Por momentos, mientras leemos y vivimos la experiencia de
atravesar por distintos escenarios (un parque, un aula de clase, un cultivo de
naranjas en la espaciosa y hermosa Hacienda Montero que, por momentos, nos
traslada al paraíso y, otras veces, al infierno, ante el acoso, el amago de
bandoleros y de pillos convertidos en verdaderos rufianes, en asaltantes
despiadados que rompen la felicidad que supone la entrega a la labor agrícola,
cultivando naranjas en honor a Dios) evocamos, casi sin querer, los magistrales
poemas y narraciones de Allen Ginberg, de Jack Kerouac y esa otra inolvidable
obra maestra de Alan Sillitoe, titulada La soledad del corredor de fondo.
Confesiones, registro de las memorias de diversos personajes
–los padres del narrador o emisor de la voz fundamental del texto; Luisana
Ojeda, su novia eterna; los compañeros de experiencias intelectuales en el
Liceo y en la Universidad, o las alucinaciones de un fugitivo nazi,
transformado en un ser rufián, desquiciado, cuyo único destino futuro reside en
huir, huir hacia delante– van registrando los diversos compases y movimientos
de esa hermosa e inolvidable sinfonía llamada El año del dragón.

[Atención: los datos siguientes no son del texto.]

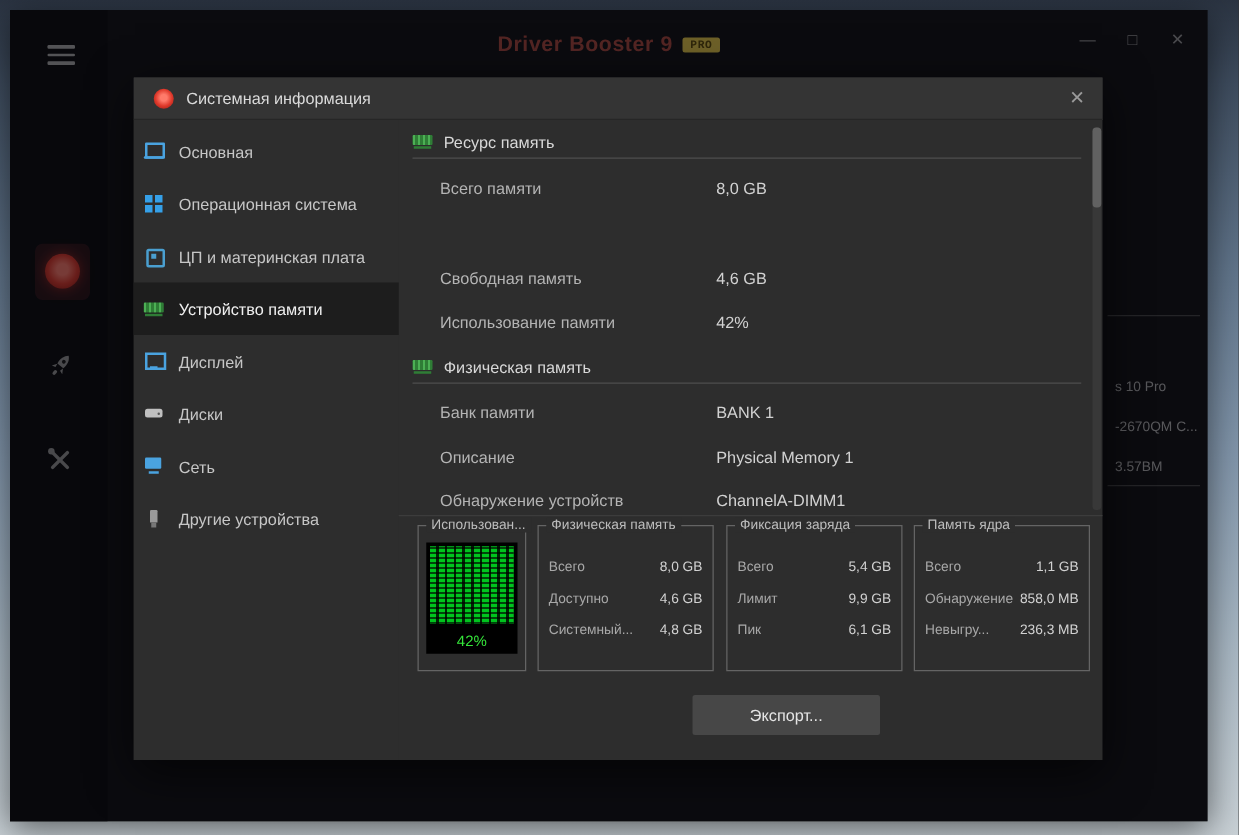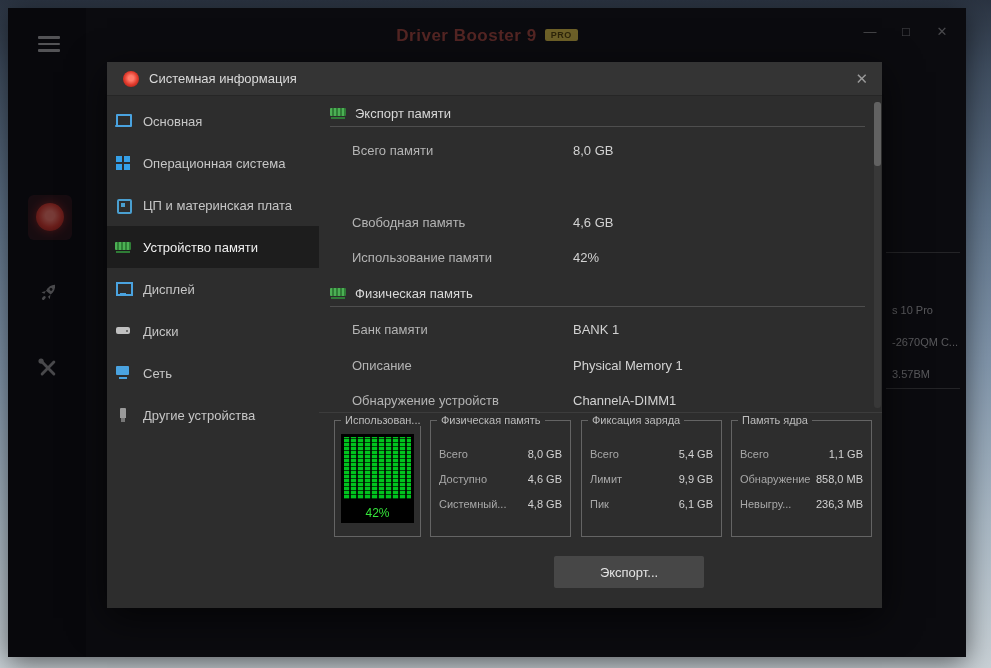--- a/index.html
+++ b/index.html
@@ -16,21 +16,21 @@
   .hamburger b { display:block; width:22px; height:2.5px; background:#b0b0b0; margin-bottom:4px; border-radius:1px; }
   .rail-logo-box { position:absolute; left:20px; top:187px; width:44px; height:45px;
     background:#2c1317; border-radius:6px; }
   .rail-logo { position:absolute; left:8px; top:8px; width:28px; height:28px; border-radius:50%;
     background:radial-gradient(circle at 50% 45%, #ff7a6a 0 22%, #e03a2c 55%, #8f1610 100%);
     box-shadow:0 0 10px rgba(255,60,40,.5); }
   .rail-ic { position:absolute; left:27px; width:26px; height:26px; }
   .bg-title { position:absolute; top:18px; left:0; right:0; text-align:center;
     color:#b04a3e; font-size:17px; font-weight:bold; letter-spacing:.5px; }
   .pro { display:inline-block; margin-left:8px; background:#e8cc4a; color:#5c4a08;
-    font-size:9px; font-weight:bold; padding:1px 6px; border-radius:2px; vertical-align:3px; }
+    font-size:9px; font-weight:bold; padding:1px 6px; border-radius:2px; vertical-align:3px;font-family:Liberation Mono, monospace; }
   .win-controls { position:absolute; top:16px; right:16px; display:flex; gap:20px;
     color:#9a9a9a; font-size:13px; }
   .win-controls span { cursor:pointer; width:16px; text-align:center; }
   .bg-line { position:absolute; left:878px; width:74px; height:1px; background:#474747; }
   .bg-info { position:absolute; left:884px; width:70px; height:14px; overflow:hidden;
     color:#b8b8b8; font-size:11px; white-space:nowrap; }
   .dim { position:absolute; left:0; top:0; right:0; bottom:0; background:rgba(8,8,12,.55); }
 
   
   .dialog { position:absolute; left:107px; top:62px; width:775px; height:546px;
@@ -197,21 +197,21 @@
       <div class="nav-item">
         <span class="nico ic-usb"></span>
         <span>Другие устройства</span>
       </div>
     </div>
 
     <div class="dlg-content">
 
       <div class="sec-header" style="top:8px">
         <span class="nico ic-ram"></span>
-        <span>Экспорт памяти</span>
+        <span>Ресурс память</span>
       </div>
       <div class="rule" style="top:30px"></div>
 
       <div class="info-row" style="top:47px">
         <span class="lbl">Всего памяти</span>
         <span class="val">8,0 GB</span>
       </div>
       <div class="info-row" style="top:119px">
         <span class="lbl">Свободная память</span>
         <span class="val">4,6 GB</span>

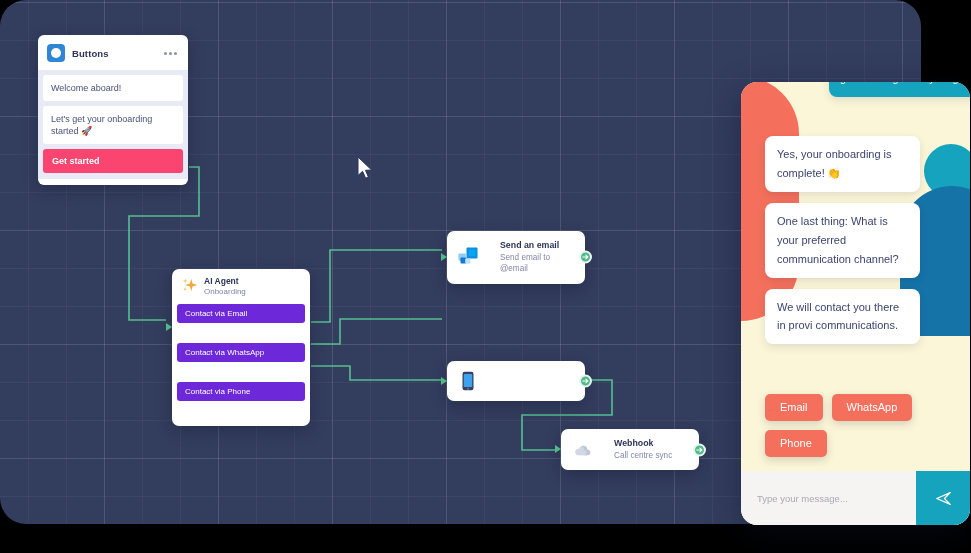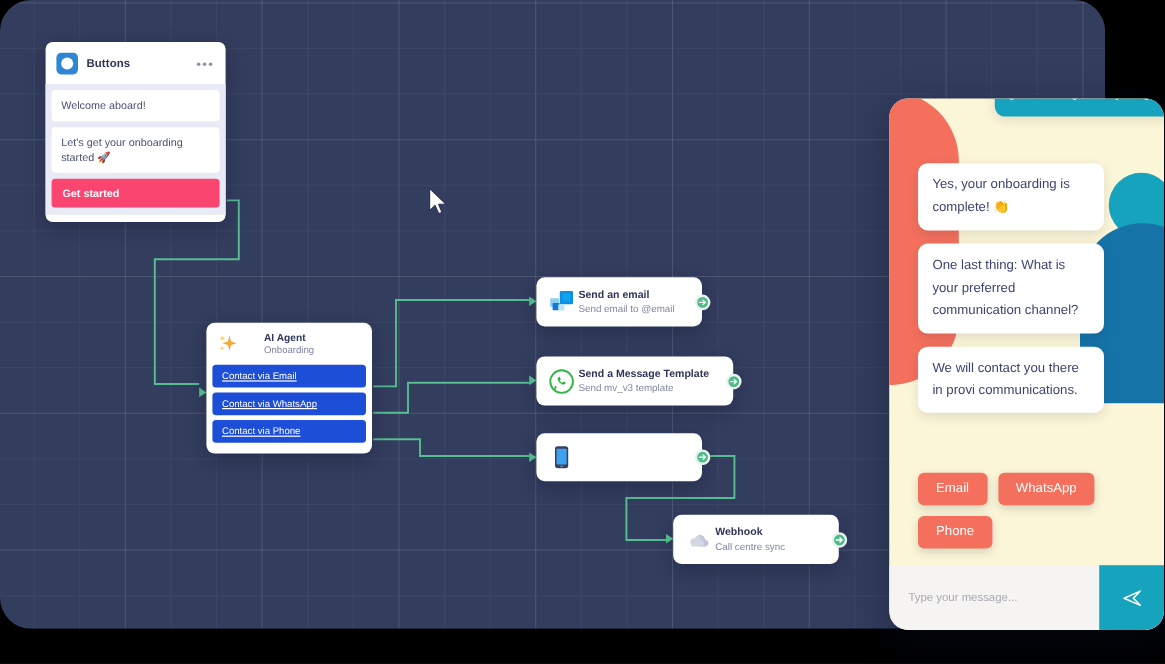--- a/index.html
+++ b/index.html
@@ -50,33 +50,33 @@
     font-size: 9px; color:#4a5179; line-height: 1.35;
   }
   .bn-cta {
     position: relative;
     background:#f9456f; color:#ffffff; border-radius:3px;
     padding: 7px 9px; font-size: 9px; font-weight: 700;
   }
 
   
   #agent-node { left: 172px; top: 269px; width: 138px; padding: 0 0 5px 0; }
-  .ag-header { display:flex; align-items:flex-end; gap:20px; padding: 7px 8px 4px 8px; }
+  .ag-header { display:flex; align-items:flex-start; gap:4px; padding: 7px 8px 4px 8px; }
   .ag-spark { width: 20px; height: 20px; flex:0 0 auto; }
   .ag-txt .t1 { font-size: 8.5px; font-weight:700; color:#2e3558; line-height:1.25; }
   .ag-txt .t2 { font-size: 8px; color:#7d84a6; line-height:1.35; }
   .ag-opts { padding: 3px 5px 0 5px; }
   .ag-opt {
     position: relative;
-    background:#1d4ed8; color:#ffffff; border-radius:3px;
-    padding: 5px 8px; font-size: 8px; margin-bottom: 4px; text-decoration: underline;
-  }
-
-  
-  .act { display:flex; align-items:center; gap:3px; padding: 9px 10px; }
+    background:#6d28d9; color:#ffffff; border-radius:3px;
+    padding: 5px 8px; font-size: 8px; margin-bottom: 20px;
+  }
+
+  
+  .act { display:flex; align-items:center; gap:21px; padding: 9px 10px; }
   .act-ico { width: 22px; height: 22px; flex:0 0 auto; display:flex; align-items:center; justify-content:center; }
   .act-txt .t1 { font-size: 8.8px; font-weight: 700; color:#2e3558; line-height: 1.35; }
   .act-txt .t2 { font-size: 8.2px; color:#8087a8; line-height: 1.4; }
   #email-node    { left: 447px; top: 231px; width: 138px; }
   #template-node { left: 447px; top: 297px; width: 164px; }
   #question-node { left: 447px; top: 361px; width: 138px; }
   #webhook-node  { left: 561px; top: 429px; width: 138px; }
 
   
   .port {
@@ -222,41 +222,20 @@
           <div class="t2">Send email to @email</div>
         </div>
       </div>
       <span class="port r">
         <svg viewBox="0 0 10 10">
             <path d="M1 5 H8 M5.5 2.4 L8.4 5 L5.5 7.6" stroke="#ffffff" stroke-width="1.5" fill="none" stroke-linecap="round" stroke-linejoin="round"></path>
           </svg>
       </span>
     </div>
 
-    <div class="node" id="template-node">
-      <span class="in-arrow" style="left:-6px; top:50%; margin-top:-4.5px;"></span>
-      <div class="act">
-        <span class="act-ico">
-          <svg viewBox="0 0 24 24">
-            <circle cx="12" cy="12" r="10.3" fill="none" stroke="#2bb741" stroke-width="1.7"></circle>
-            <path d="M9.3 8.0 c .5 -.5 1.0 -.35 1.25 .15 l .55 1.15 c .2 .45 .05 .7 -.25 .95 l -.35 .3 c -.2 .2 -.2 .4 -.05 .65 .35 .6 1.15 1.35 1.8 1.65 .25 .12 .45 .1 .62 -.1 l .35 -.42 c .25 -.3 .5 -.37 .9 -.2 l 1.15 .5 c .5 .22 .65 .72 .2 1.25 -.75 .85 -2.05 .95 -3.5 .22 -1.5 -.75 -2.85 -2.1 -3.3 -3.35 -.4 -1.1 -.2 -2.1 .43 -2.75 Z" fill="#2bb741"></path>
-            <path d="M4.6 19.6 l 1.5 -3.9 1.6 .9 -1.7 3.5 Z" fill="#2bb741"></path>
-          </svg>
-        </span>
-        <div class="act-txt">
-          <div class="t1">Send a Message Template</div>
-          <div class="t2">Send mv_v3 template</div>
-        </div>
-      </div>
-      <span class="port r">
-        <svg viewBox="0 0 10 10">
-            <path d="M1 5 H8 M5.5 2.4 L8.4 5 L5.5 7.6" stroke="#ffffff" stroke-width="1.5" fill="none" stroke-linecap="round" stroke-linejoin="round"></path>
-          </svg>
-      </span>
-    </div>
 
     <div class="node" id="question-node">
       <span class="in-arrow" style="left:-6px; top:50%; margin-top:-4.5px;"></span>
       <div class="act">
         <span class="act-ico">
           <svg viewBox="0 0 22 22">
             <rect x="5.5" y="1.8" width="11" height="18.4" rx="2.2" fill="#38425f"></rect>
             <rect x="6.8" y="3.9" width="8.4" height="13.2" rx=".8" fill="#3fa2f0"></rect>
             <circle cx="11" cy="18.7" r="1" fill="#6d7694"></circle>
           </svg>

Al final de la experiencia de una primera o penúltima
lectura, salimos de sus páginas con la sensación y el sentimiento de haber
atravesado un bosque de nombres y de libros. O con la idea de haber vivido
muchos años, pasando, de una vereda a la siguiente, de un fragmento al otro, de
un árbol a otro. Siempre recordando, sometidos a la experiencia de vivir en un
hermoso libro que, dibuja y perfila, por su naturaleza y su forma original de
convertir, cada fragmento, en un universo total y absoluto. El año del
dragón sería el único bosque donde los árboles viven y perduran en
forma de fragmentos. Pero, al mismo tiempo, configura un único árbol cuya
existencia estaría destinada a transcurrir dentro del mar y entre las nubes,
con sus raíces y sus ramas sometidas, para siempre, a la ensoñación de sus
fragmentos. Y nosotros, los lectores, sumergidos en un vaivén insondable, como
alguna vez, lo soñaría Heráclito de Éfeso.